As the answer, set down the lines below from the one containing "table lamp: present" through the one containing "mug: present [715,336,799,392]", exactly and inclusively, and no others.
=== Begin Enclosure ===
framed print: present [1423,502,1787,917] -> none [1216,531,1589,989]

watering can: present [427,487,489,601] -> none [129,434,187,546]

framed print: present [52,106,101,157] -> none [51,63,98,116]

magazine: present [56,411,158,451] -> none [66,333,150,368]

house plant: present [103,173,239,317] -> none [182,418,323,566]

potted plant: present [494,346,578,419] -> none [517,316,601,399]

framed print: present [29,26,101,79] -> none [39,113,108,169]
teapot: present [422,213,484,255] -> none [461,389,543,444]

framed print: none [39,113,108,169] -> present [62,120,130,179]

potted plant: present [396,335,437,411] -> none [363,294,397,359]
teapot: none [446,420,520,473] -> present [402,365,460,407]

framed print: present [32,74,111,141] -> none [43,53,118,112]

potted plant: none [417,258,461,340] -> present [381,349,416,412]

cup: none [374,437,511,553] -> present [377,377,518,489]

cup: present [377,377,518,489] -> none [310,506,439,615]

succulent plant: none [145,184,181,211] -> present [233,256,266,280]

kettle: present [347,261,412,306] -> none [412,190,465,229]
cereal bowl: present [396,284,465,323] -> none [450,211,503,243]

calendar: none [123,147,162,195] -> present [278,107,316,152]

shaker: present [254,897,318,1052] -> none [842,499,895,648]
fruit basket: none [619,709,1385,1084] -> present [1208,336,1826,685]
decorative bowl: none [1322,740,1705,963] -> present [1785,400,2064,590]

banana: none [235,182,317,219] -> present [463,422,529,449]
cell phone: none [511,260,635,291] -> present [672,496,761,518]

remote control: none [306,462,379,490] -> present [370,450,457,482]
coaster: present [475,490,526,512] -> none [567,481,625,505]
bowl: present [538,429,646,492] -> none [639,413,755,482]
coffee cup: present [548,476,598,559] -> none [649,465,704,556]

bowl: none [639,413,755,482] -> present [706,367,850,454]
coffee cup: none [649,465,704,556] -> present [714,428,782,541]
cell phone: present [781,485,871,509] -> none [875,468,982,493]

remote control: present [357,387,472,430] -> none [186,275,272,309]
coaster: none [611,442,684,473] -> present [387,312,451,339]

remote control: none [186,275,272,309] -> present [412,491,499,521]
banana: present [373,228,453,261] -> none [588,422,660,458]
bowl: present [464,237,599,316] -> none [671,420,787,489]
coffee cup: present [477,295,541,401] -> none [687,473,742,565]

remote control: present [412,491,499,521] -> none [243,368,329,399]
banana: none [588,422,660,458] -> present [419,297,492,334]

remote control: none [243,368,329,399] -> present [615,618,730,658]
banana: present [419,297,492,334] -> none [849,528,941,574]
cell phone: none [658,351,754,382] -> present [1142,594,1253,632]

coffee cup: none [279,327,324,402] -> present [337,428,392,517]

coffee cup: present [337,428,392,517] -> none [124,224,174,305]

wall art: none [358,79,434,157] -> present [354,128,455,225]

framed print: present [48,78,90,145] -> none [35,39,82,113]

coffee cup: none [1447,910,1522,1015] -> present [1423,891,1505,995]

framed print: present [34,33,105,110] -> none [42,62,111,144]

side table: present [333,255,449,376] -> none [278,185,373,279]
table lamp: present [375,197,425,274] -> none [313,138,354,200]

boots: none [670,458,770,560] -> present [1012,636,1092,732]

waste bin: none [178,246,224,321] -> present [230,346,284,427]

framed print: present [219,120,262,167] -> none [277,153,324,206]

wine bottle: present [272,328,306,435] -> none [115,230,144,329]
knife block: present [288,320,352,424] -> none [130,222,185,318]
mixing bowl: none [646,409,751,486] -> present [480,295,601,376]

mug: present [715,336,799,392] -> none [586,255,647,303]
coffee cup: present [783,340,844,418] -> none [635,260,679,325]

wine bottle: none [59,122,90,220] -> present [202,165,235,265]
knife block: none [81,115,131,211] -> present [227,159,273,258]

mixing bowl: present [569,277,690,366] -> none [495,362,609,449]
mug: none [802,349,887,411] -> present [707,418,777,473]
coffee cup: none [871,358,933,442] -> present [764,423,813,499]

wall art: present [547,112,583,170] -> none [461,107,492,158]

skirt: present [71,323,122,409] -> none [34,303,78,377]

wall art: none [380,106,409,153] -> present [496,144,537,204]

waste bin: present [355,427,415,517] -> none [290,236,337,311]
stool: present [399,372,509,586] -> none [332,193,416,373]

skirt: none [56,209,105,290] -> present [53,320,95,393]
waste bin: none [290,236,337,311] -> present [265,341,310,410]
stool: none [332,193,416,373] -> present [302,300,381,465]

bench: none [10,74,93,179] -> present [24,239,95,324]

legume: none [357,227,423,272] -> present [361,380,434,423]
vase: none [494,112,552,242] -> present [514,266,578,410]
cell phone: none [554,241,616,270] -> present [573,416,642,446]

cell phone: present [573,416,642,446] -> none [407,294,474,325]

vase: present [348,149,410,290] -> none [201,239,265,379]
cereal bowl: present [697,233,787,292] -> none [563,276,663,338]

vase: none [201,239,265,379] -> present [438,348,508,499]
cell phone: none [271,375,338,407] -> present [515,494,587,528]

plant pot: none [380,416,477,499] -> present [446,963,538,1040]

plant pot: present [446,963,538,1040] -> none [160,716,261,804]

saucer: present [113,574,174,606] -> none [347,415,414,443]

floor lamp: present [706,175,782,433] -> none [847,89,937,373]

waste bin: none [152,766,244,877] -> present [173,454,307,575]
=== End Enclosure ===
Exercise result:
table lamp: present [375,197,425,274] -> none [313,138,354,200]

boots: none [670,458,770,560] -> present [1012,636,1092,732]

waste bin: none [178,246,224,321] -> present [230,346,284,427]

framed print: present [219,120,262,167] -> none [277,153,324,206]

wine bottle: present [272,328,306,435] -> none [115,230,144,329]
knife block: present [288,320,352,424] -> none [130,222,185,318]
mixing bowl: none [646,409,751,486] -> present [480,295,601,376]

mug: present [715,336,799,392] -> none [586,255,647,303]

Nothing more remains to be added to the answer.